(Saved entries)
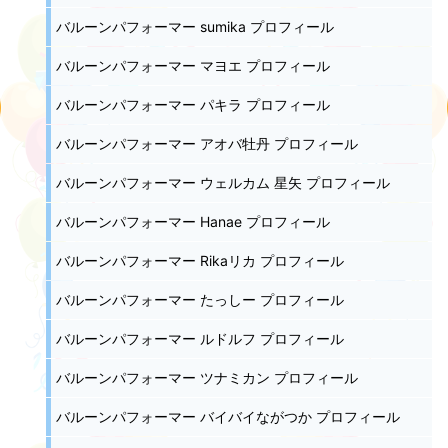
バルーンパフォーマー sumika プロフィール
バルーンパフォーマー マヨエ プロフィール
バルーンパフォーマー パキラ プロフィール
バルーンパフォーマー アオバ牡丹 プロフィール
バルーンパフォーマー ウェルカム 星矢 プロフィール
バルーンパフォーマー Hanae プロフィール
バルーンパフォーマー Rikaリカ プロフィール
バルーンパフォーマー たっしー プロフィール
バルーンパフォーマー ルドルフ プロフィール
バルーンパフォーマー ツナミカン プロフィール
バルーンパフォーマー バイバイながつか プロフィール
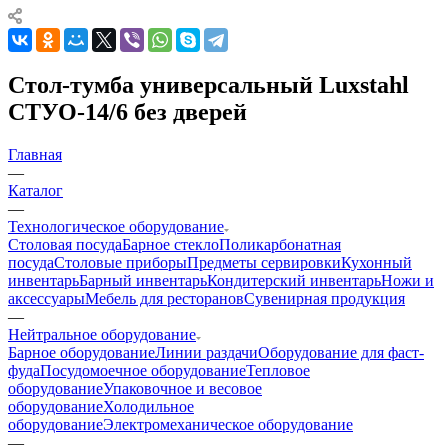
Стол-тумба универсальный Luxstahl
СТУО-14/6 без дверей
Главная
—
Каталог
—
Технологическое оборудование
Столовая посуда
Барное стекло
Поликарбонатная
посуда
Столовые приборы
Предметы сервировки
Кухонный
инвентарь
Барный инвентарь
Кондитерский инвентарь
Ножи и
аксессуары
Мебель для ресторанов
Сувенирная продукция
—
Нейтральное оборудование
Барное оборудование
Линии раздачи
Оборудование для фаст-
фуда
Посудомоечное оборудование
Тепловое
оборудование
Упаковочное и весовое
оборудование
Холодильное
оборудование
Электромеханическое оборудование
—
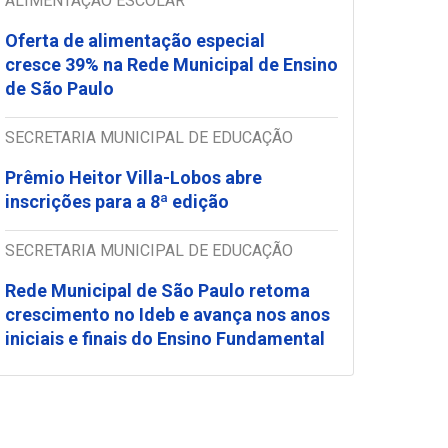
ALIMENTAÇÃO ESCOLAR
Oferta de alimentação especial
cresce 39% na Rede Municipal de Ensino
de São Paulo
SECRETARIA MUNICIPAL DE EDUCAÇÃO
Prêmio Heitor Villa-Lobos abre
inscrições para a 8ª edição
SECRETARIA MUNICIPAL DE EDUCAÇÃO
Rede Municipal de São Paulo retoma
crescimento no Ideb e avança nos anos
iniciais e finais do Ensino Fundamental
...
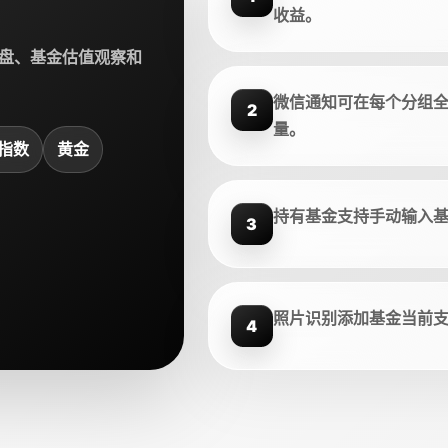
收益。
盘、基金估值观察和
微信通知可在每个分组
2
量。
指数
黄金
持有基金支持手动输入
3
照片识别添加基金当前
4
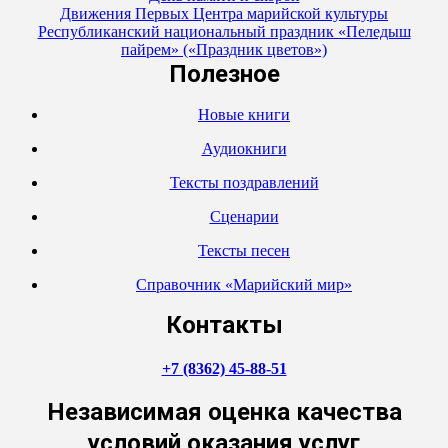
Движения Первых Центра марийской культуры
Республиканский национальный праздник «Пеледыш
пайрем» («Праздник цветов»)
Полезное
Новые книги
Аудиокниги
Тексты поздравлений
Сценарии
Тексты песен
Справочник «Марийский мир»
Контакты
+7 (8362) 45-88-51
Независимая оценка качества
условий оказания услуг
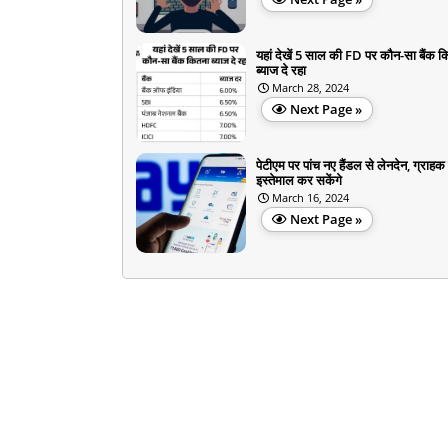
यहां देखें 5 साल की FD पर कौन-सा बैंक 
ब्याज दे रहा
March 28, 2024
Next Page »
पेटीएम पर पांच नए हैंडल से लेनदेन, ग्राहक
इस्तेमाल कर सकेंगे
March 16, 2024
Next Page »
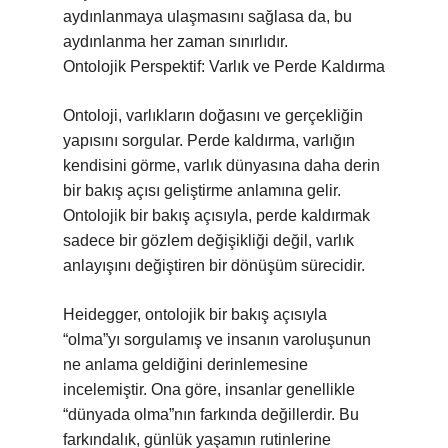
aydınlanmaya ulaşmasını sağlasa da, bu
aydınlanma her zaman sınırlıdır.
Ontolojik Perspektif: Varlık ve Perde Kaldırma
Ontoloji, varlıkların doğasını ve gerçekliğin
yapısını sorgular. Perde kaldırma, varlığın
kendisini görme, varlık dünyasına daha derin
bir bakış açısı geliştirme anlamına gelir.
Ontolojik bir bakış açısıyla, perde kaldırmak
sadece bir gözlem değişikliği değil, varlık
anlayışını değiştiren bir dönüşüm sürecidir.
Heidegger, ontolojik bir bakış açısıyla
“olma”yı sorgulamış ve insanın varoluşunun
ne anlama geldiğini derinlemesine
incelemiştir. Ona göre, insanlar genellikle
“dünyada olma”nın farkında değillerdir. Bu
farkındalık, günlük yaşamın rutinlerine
---
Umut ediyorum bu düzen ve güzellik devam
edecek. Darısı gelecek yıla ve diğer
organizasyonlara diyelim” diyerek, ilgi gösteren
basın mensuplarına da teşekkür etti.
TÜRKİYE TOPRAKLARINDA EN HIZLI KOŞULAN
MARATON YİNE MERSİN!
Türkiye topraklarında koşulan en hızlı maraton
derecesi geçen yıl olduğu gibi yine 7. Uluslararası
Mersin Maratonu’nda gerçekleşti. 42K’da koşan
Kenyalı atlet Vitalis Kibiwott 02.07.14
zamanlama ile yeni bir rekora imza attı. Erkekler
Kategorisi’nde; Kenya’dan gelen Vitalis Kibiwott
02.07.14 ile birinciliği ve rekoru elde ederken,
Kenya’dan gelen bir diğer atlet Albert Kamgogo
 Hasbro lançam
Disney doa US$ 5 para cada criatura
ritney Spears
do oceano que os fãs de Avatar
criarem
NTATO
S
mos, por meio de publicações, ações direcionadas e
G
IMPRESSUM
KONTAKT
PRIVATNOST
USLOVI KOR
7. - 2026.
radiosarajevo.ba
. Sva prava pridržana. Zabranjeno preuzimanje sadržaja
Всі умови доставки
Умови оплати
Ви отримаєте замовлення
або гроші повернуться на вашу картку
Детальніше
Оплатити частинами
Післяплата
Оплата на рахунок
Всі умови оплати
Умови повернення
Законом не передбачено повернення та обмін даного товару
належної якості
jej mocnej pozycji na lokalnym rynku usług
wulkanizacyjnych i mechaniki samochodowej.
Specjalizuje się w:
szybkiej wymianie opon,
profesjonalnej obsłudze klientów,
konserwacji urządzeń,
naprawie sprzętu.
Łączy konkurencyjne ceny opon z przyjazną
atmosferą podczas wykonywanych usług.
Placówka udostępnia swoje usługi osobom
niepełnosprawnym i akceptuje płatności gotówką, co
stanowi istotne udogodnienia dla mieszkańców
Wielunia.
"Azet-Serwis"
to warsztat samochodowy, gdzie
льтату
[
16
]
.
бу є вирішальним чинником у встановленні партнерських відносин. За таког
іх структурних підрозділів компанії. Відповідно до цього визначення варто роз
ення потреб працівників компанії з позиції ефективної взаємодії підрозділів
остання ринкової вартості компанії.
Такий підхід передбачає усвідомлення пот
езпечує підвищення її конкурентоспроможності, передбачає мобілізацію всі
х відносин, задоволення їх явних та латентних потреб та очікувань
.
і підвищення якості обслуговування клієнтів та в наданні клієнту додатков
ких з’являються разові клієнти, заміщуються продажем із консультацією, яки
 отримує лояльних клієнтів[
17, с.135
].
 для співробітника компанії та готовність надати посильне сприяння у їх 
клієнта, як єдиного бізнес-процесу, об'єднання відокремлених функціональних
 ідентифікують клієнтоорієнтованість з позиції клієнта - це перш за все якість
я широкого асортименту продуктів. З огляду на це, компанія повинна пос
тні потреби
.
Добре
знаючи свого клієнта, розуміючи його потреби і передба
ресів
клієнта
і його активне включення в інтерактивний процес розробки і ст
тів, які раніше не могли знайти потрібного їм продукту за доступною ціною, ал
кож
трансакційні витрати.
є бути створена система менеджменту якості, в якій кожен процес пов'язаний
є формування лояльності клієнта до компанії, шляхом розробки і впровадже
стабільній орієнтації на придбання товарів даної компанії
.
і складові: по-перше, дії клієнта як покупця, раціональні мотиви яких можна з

(EXERCISE REQUIREMENTS) Can you reproduce word for word the lines starting with the line that contains "バルーンパフォーマー sumika プロフィール" and going on through the line that contains "バルーンパフォーマー バイバイながつか プロフィール", with both of those lines included?

(EXERCISE ANSWER)
バルーンパフォーマー sumika プロフィール
バルーンパフォーマー マヨエ プロフィール
バルーンパフォーマー パキラ プロフィール
バルーンパフォーマー アオバ牡丹 プロフィール
バルーンパフォーマー ウェルカム 星矢 プロフィール
バルーンパフォーマー Hanae プロフィール
バルーンパフォーマー Rikaリカ プロフィール
バルーンパフォーマー たっしー プロフィール
バルーンパフォーマー ルドルフ プロフィール
バルーンパフォーマー ツナミカン プロフィール
バルーンパフォーマー バイバイながつか プロフィール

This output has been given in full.